The next time I was driving to work. A semi with a flatbed truck, very large, carried steel sheets chained into place. This wasn’t unusual in the Detroit Metro area, land of car production. Behind this truck was a car with a woman driver. I was behind that car. We were on the freeway, going 60-65. The chains broke and the sheets flew backwards like cards from a deck. Flying horizontally, they broke through the windshield of the car in front of me and the woman’s head fell to the side and disappeared. Her car careened off the road to the embankment. The trucker and I braked and got out of our vehicles. The truck driver ran back to the car in front of me and froze. I walked forward and froze. The steel sheets had literally guillotined the woman. Suddenly, I was high in the sky looking down at at her head, separate from her body, which had fallen over on top of her head (no seat belts in those days), blood everywhere. Her head was separate from her body physically, I was separate from myself emotionally. I watched that scene for a long time, even after the police came. I didn’t come back to my body for a couple of hours, not even after I drove myself home with the police following me to make sure I got there safely.

The third time was when my husband dropped dead at my feet, something I’ve written about many times in many forms since he died 24 years ago. But it was unreal to me in that moment. I functioned on autopilot because I had to deal with the ambulance, hospital, organ donation, telling our nineteen-year-old son he’d never see his father again, and on and on. Our son came home from college and I don’t know if he went on autopilot, too. That whole week I watched me from outside as I coped and compartmentalized, unemotional (on the surface). Looking back, I came to understand that I was like that for months. I didn’t snap out of it as I had with my previous experiences. I came out of it slowly, as if I could only deal with a little bit at a time, like taking one worm out of a can and dealing with it before I took out another worm to face.

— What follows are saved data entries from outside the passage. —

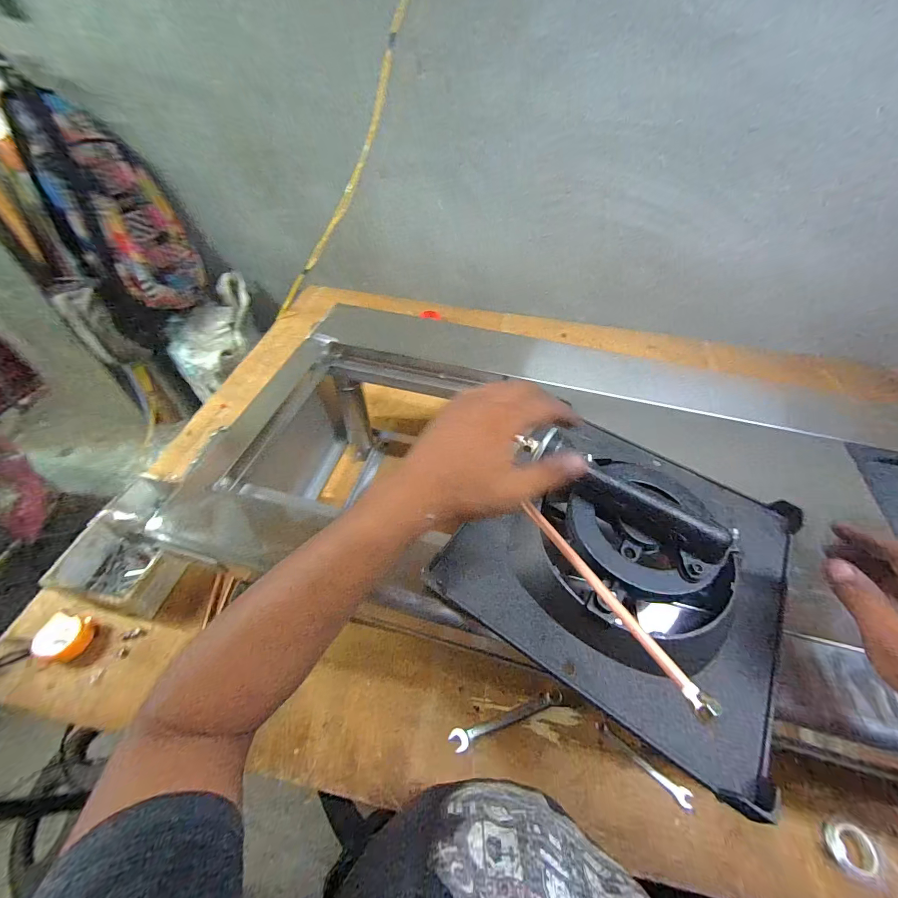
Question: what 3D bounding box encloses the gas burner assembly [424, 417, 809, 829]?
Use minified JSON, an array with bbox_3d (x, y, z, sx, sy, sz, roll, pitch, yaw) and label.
[{"bbox_3d":[0.182,0.077,0.360,0.287,0.090,0.293,30,55,19],"label":"gas burner assembly"}]

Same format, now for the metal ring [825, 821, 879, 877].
[{"bbox_3d":[0.521,0.516,0.490,0.045,0.022,0.050,16,52,10],"label":"metal ring"}]

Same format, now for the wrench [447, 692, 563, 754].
[{"bbox_3d":[0.083,0.397,0.559,0.165,0.008,0.026,-15,54,-15],"label":"wrench"}]

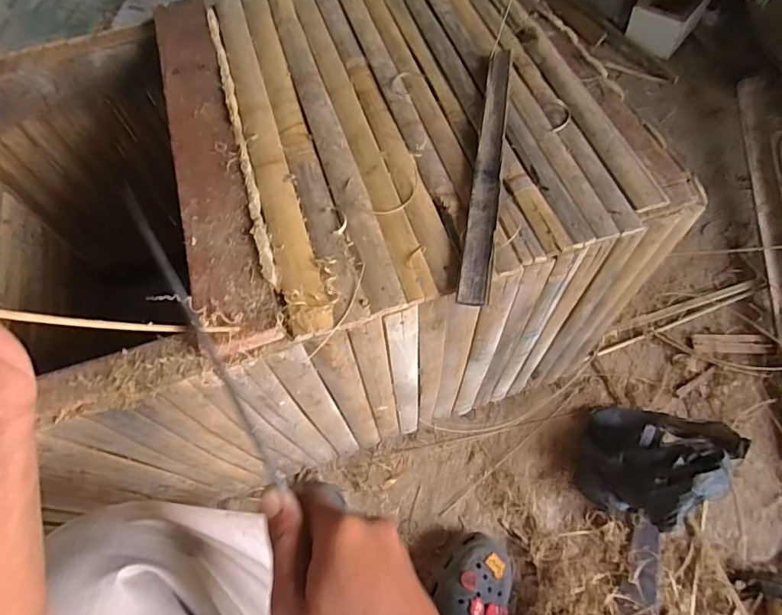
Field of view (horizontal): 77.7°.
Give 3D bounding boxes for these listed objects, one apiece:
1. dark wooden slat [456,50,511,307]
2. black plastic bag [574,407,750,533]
[{"bbox_3d":[0.085,-0.126,0.419,0.023,0.011,0.274,8,64,7],"label":"dark wooden slat"},{"bbox_3d":[0.374,0.215,0.660,0.202,0.127,0.165,14,63,9],"label":"black plastic bag"}]

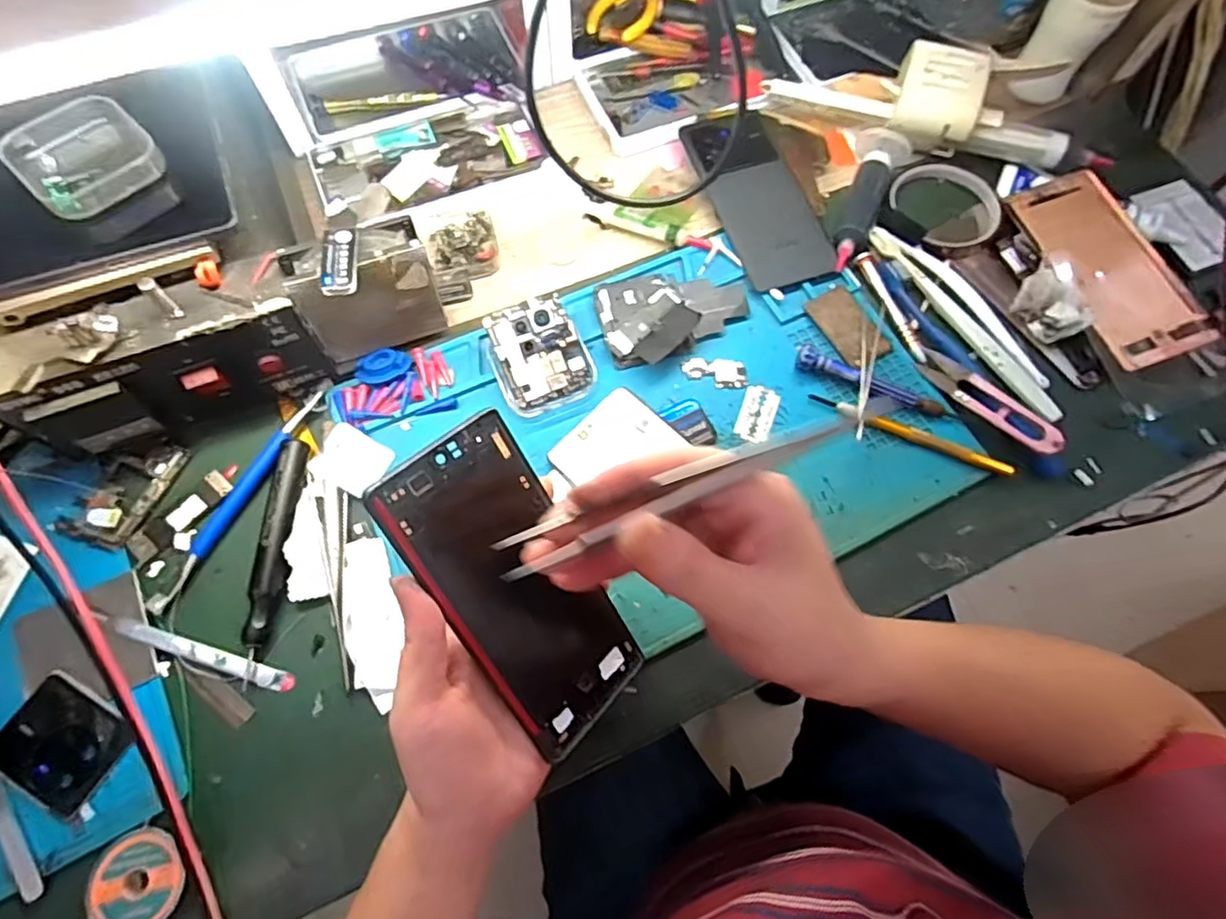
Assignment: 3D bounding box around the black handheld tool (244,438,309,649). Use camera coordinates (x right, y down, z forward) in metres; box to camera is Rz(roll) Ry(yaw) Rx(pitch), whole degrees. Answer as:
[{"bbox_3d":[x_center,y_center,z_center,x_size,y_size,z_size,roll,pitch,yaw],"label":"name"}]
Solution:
[{"bbox_3d":[-0.203,0.048,0.379,0.018,0.013,0.124,1,69,-2],"label":"black handheld tool"}]

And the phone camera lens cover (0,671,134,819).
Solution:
[{"bbox_3d":[-0.298,0.153,0.337,0.066,0.005,0.050,30,71,9],"label":"phone camera lens cover"}]

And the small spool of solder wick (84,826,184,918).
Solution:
[{"bbox_3d":[-0.239,0.213,0.313,0.042,0.014,0.046,1,69,-2],"label":"small spool of solder wick"}]

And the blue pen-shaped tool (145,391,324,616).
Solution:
[{"bbox_3d":[-0.234,0.021,0.388,0.016,0.009,0.158,28,71,8],"label":"blue pen-shaped tool"}]

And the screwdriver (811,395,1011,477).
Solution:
[{"bbox_3d":[0.199,-0.018,0.416,0.134,0.012,0.011,23,70,6],"label":"screwdriver"}]

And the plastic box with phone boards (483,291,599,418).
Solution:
[{"bbox_3d":[-0.050,-0.071,0.420,0.062,0.024,0.068,-24,72,-11],"label":"plastic box with phone boards"}]

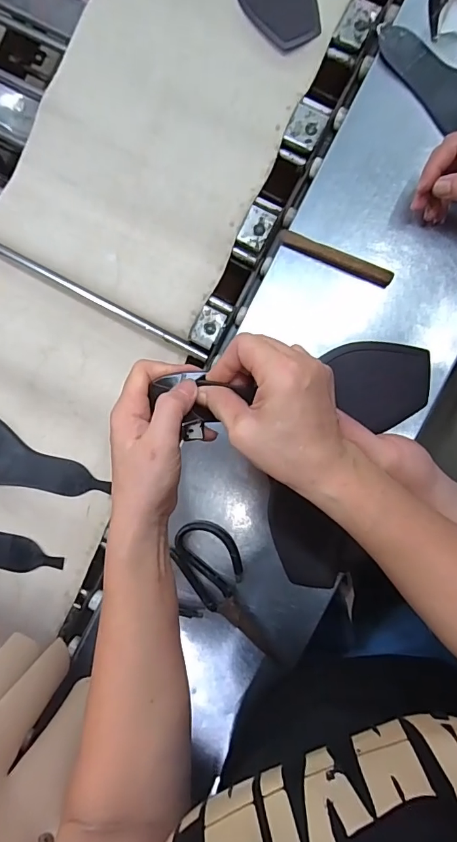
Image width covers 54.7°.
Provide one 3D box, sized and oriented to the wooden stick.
[{"bbox_3d":[0.118,-0.179,0.487,0.129,0.014,0.015,23,94,0],"label":"wooden stick"}]

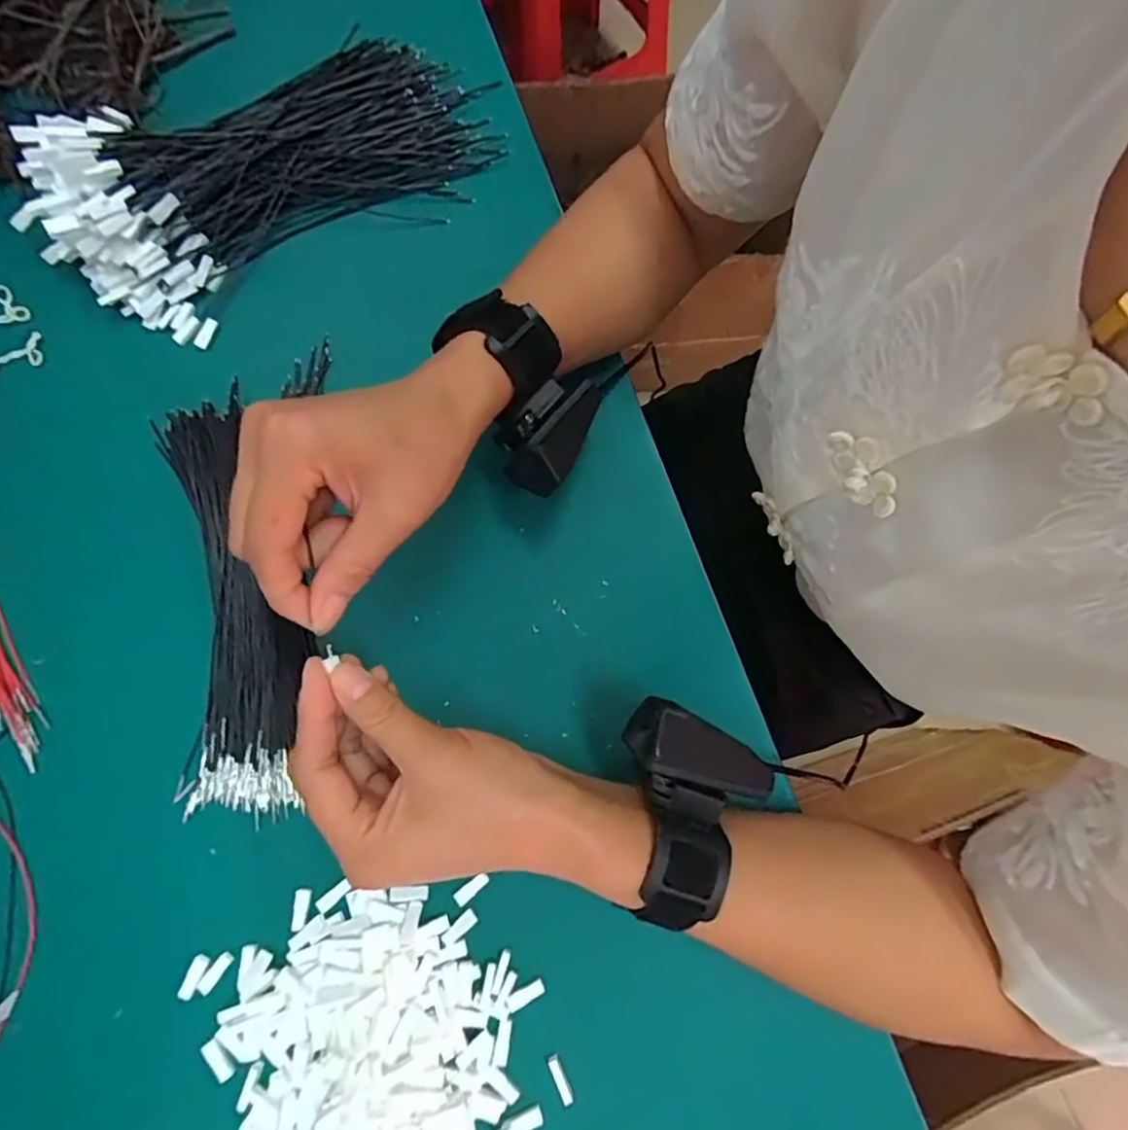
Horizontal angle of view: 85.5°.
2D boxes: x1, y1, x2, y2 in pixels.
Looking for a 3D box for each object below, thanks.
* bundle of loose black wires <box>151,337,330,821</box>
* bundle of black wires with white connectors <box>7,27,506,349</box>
[{"bbox_3d":[-0.189,0.002,0.349,0.095,0.026,0.262,-4,78,-2],"label":"bundle of loose black wires"},{"bbox_3d":[-0.187,-0.258,0.375,0.277,0.063,0.141,-39,81,-8],"label":"bundle of black wires with white connectors"}]

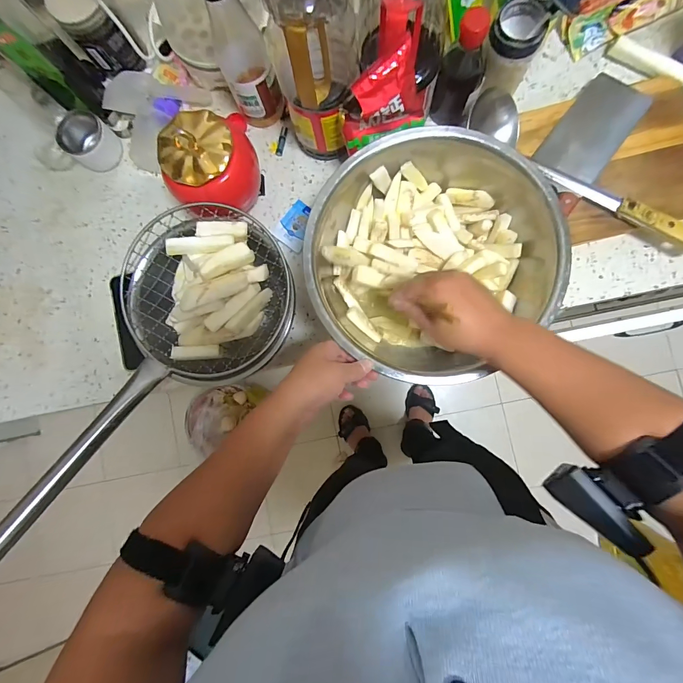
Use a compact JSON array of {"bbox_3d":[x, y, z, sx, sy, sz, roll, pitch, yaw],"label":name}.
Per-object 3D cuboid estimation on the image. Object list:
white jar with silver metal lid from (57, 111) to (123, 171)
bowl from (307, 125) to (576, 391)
[{"bbox_3d":[-0.386,-0.307,0.536,0.063,0.049,0.068,0,86,4],"label":"white jar with silver metal lid"},{"bbox_3d":[0.105,-0.101,0.449,0.283,0.116,0.267,0,86,4],"label":"bowl"}]

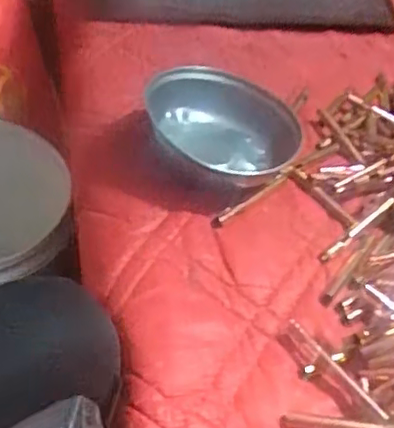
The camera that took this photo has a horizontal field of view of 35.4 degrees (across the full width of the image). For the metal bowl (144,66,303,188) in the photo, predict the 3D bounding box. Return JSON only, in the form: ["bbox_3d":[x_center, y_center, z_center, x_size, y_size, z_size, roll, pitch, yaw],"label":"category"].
[{"bbox_3d":[0.015,-0.072,0.550,0.128,0.057,0.135,6,44,-6],"label":"metal bowl"}]

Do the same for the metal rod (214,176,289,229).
[{"bbox_3d":[0.045,-0.012,0.522,0.086,0.011,0.009,-30,58,-35],"label":"metal rod"}]

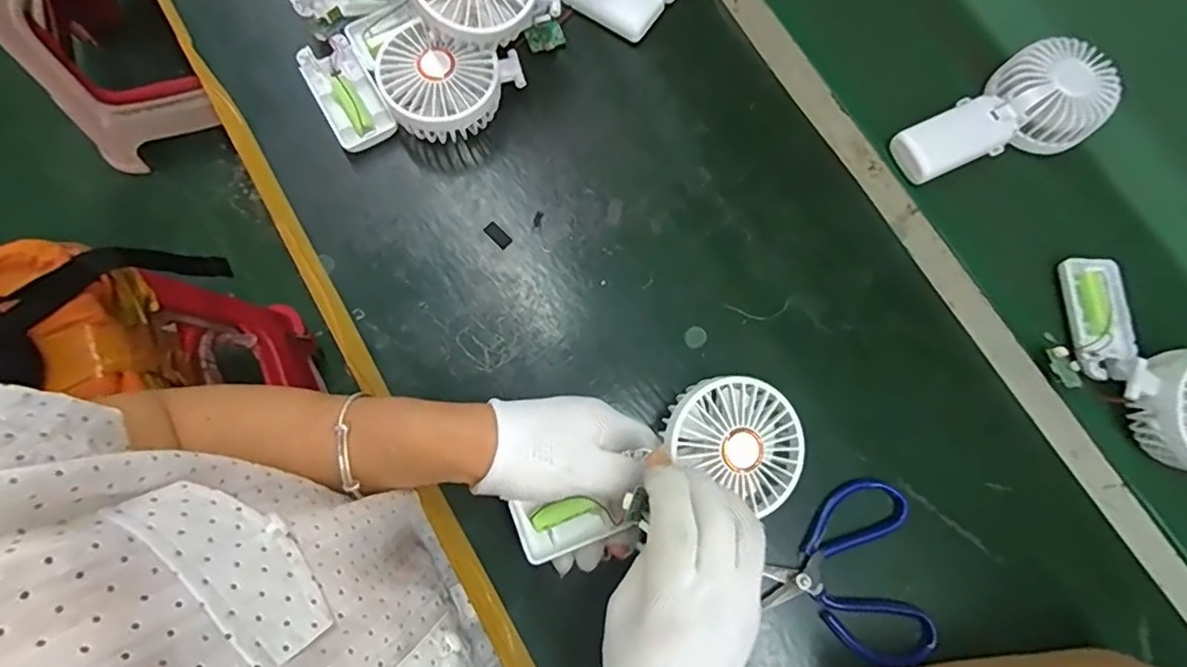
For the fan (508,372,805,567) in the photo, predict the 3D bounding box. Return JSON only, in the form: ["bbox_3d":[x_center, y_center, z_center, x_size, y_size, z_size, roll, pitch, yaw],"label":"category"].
[{"bbox_3d":[0.044,0.095,0.356,0.183,0.034,0.086,-29,81,-1],"label":"fan"}]

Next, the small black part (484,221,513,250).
[{"bbox_3d":[-0.073,-0.076,0.440,0.022,0.004,0.011,45,77,6],"label":"small black part"}]

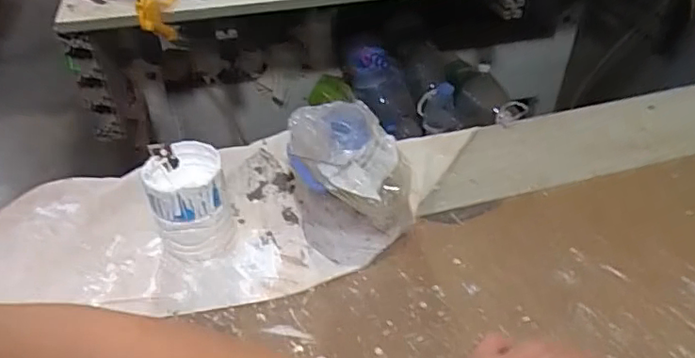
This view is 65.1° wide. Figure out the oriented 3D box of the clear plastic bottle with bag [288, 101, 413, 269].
[{"bbox_3d":[0.002,-0.002,0.474,0.111,0.124,0.097,2,41,3],"label":"clear plastic bottle with bag"}]

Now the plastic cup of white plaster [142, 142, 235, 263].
[{"bbox_3d":[-0.137,0.021,0.475,0.067,0.081,0.066,-10,42,-10],"label":"plastic cup of white plaster"}]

Out of body experiences are likely different for everyone, but, for me, I’m always far away looking at the movie of me. It’s my body’s way of coping. If I can’t deal with whatever is before me, I shut it away, I go outside myself, and when my body’s ready, I deal with it or I deal with a little bit of it until I work my way through whole experience.

I don’t understand it fully, but it works and it helps. There are some experiences that are just too much to bear.

Comments

“My body goes into its own form of lockdown.” Vivid analogy, given the times; precise, crisp.
“From that distant vantage point, I saw me sitting in a chair, a guy leaning on the table, and another man trying to get me to sign a form.” Somehow, that man with the form encapsulates both the banality, and the coldness, of public accidents in our current litigious milieu. Mixed with your own personal distress, the contrast is quite effective in your distancing yourself from your situation, to go far as a somatic level is intertwined with situational elements that might keep you in that distance.
Out of space here in this comment… more in next comment.

“Her head was separate from her body … I was separate from myself emotionally. I watched that scene for a long time, even after the police came. I didn’t come back to my body for a couple of hours, not even after I drove myself home with the police following me …”
A very personal response that functions to tell us why we leave our bodies: things that can be described rationally just can’t be processed in real time. Somehow, it would be wrong if we could!
“I functioned on autopilot because I had to deal with the ambulance, hospital, organ donation, telling our nineteen-year-old son he’d never see his father again… that whole week I watched me from outside as I coped and compartmentalized, unemotional…”
An even more personal vivid example of deep shock in an incomprehensible event. Such fortitude/generosity on your part to share about it.
Your conclusion satisfyingly confirms the readers’ take. More importantly, you let us know that you accept your body’s response as healthy.